Important tips for deployment of an indie project in docker-compose:

Need to always define healthcheck endpoint to allow Docker restart a container if something happened like OOM or other problem with a service. Also this endpoint allows to quickly see service status in the docker ps output.
Docker Hub allows to host only one private repository for docker images for free which means that if I have multiple projects I need to buy premium plan on Docker Hub. But if use docker image tag as not version but as service name like I did: weaxme/pet-project:ai-business-founder-latest, Docker Hum allows to host infinity number of pet projects on the free plan. Because image tag is a service name and version instead of docker registry policy to keep service name before image tag. ## Key Learnings

The AI Founder product wasn't a product which earned some money but it provided me valuable learnings which I will use in my next developments.

Technologies Decisions

After developing a project I would like to change these things next time:

JavaScript -> TypeScript - I decided to use JS instead of TS on the start of a project to speed up development but it was a huge mistake because a project very quickly became complex and types would simplify development a lot. So next time I will simply use TS from the start.
Supabase -> Postgres - I decided to use Supabase to minimize infrastructure configuration by myself but it was a huge mistake. I did a vendor locking with very strict limits provided by Supabase and that flow for user registration simply didn't work and simple so well as I expected. Next time I will just use Postgres and implement user registration flow by myself. Even more I already configured for myself infrastructure in VPS which is cheap and reusable without any strict vendor limits.
Digital Ocean -> Hetzner - while Digital Ocean is pretty good and significantly cheaper than Vercel or AWS I found that Hetzner is cheaper than Digital Ocean. And I already built an infrastructure for myself in Hetzner for my next projects.

Product Idea Validation

While I was working on the product to validate business idea I validated an idea of this product with Custom GPT - Product Idea Analyzer which I developed in June 2024. It showed promising results and I didn't check anything. This was huge mistake because users just didn't see any value in my product for which them are ready to pay.

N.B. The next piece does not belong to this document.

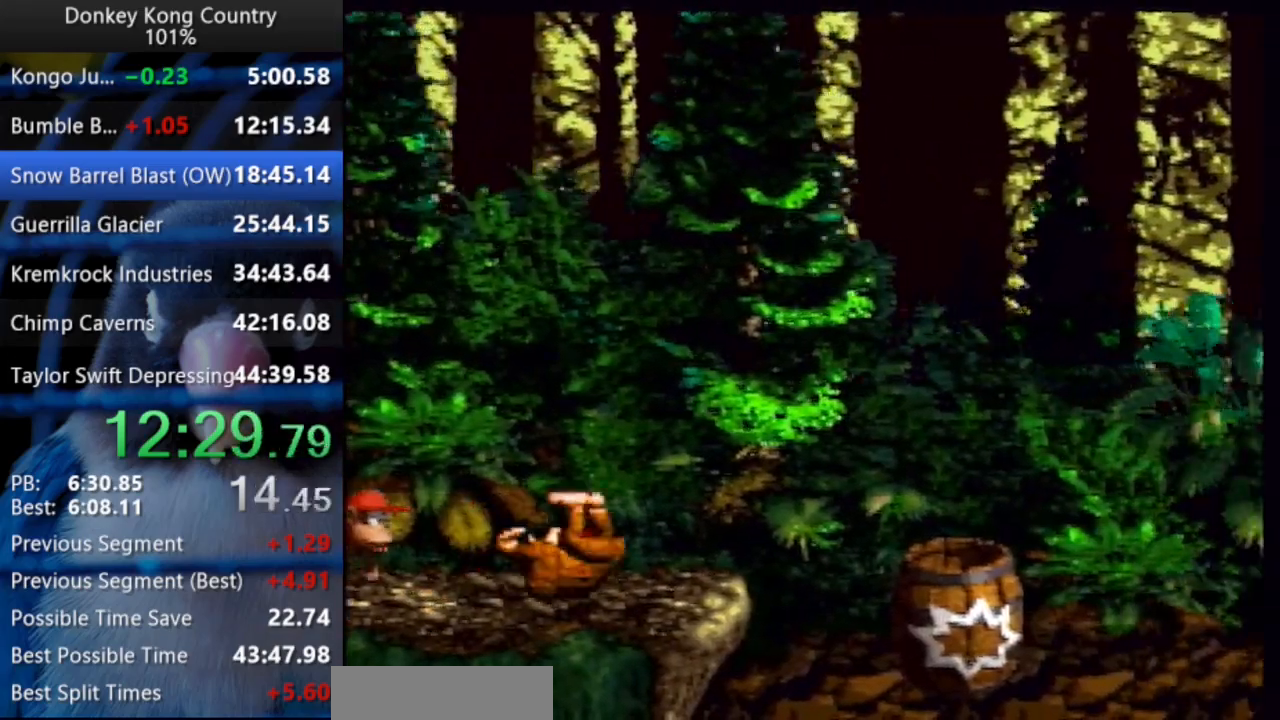
{"buttons": ["B", "X", "Y", "DPAD_UP", "DPAD_RIGHT"], "events": [[317, "B", "down"], [317, "DPAD_UP", "up"], [333, "X", "down"], [400, "DPAD_UP", "down"], [417, "B", "up"], [417, "X", "up"], [500, "B", "down"], [500, "X", "down"]]}
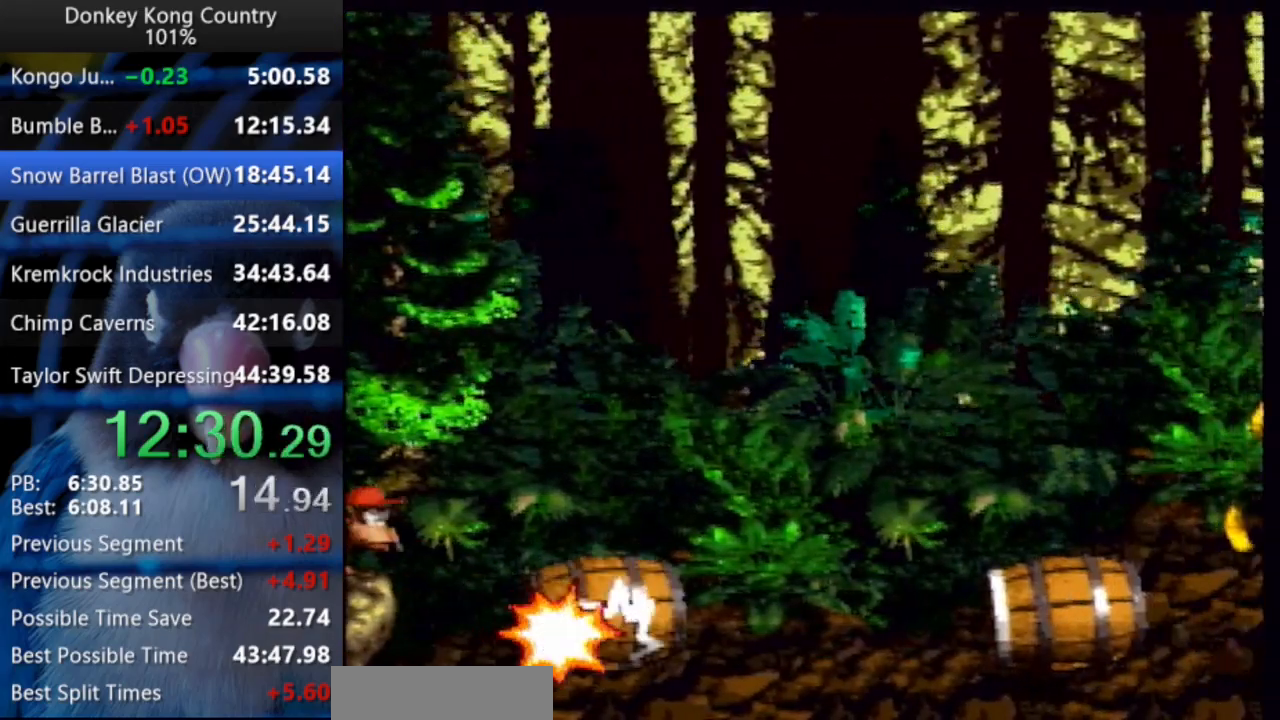
{"buttons": ["B", "X", "Y", "DPAD_UP", "DPAD_RIGHT"], "events": [[67, "X", "up"], [83, "B", "up"], [150, "B", "down"], [167, "X", "down"], [250, "B", "up"], [250, "X", "up"], [283, "B", "down"], [300, "X", "down"], [400, "B", "up"], [417, "X", "up"], [467, "B", "down"], [483, "X", "down"]]}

I learned that statistical data is not enough to validate product idea and I should speak to clients first. In March 2025 I already tried to sell my AI Founder for 1 month and I realized that I'm doing something wrong that's why I started learning at the ID Accelerator program. It was one of the most important product knowledge which I acquired during last time.

I shouldn't build anything first, but I should speak with real clients and only after that I should start prototyping a solution

This is completely different approach to build products from my own:

Build product
Try to sell
Fail
Repeat

In this new approach everything becomes differently:

Find customers for interviews
Speak with customers to identify their problems
Prototype a solution for customers
Validate prototype with customers
Build a product

That's it. Building a new product is not about programming it's about:

Understanding of customers and their problems
Marketing
20% programming

Product Decisions

The most important learnings:

Do not build login via email / passoword use OAuth2 instead like Google or Facebook. Too much users truncated my app after didn't receive email in first couple seconds which was a common issue on the start. I just disabled requirement to confirm an email. In next product I will use something like Auth0 from the beginning.
Product features should work good and stable. That's where a new project ai-svc was born.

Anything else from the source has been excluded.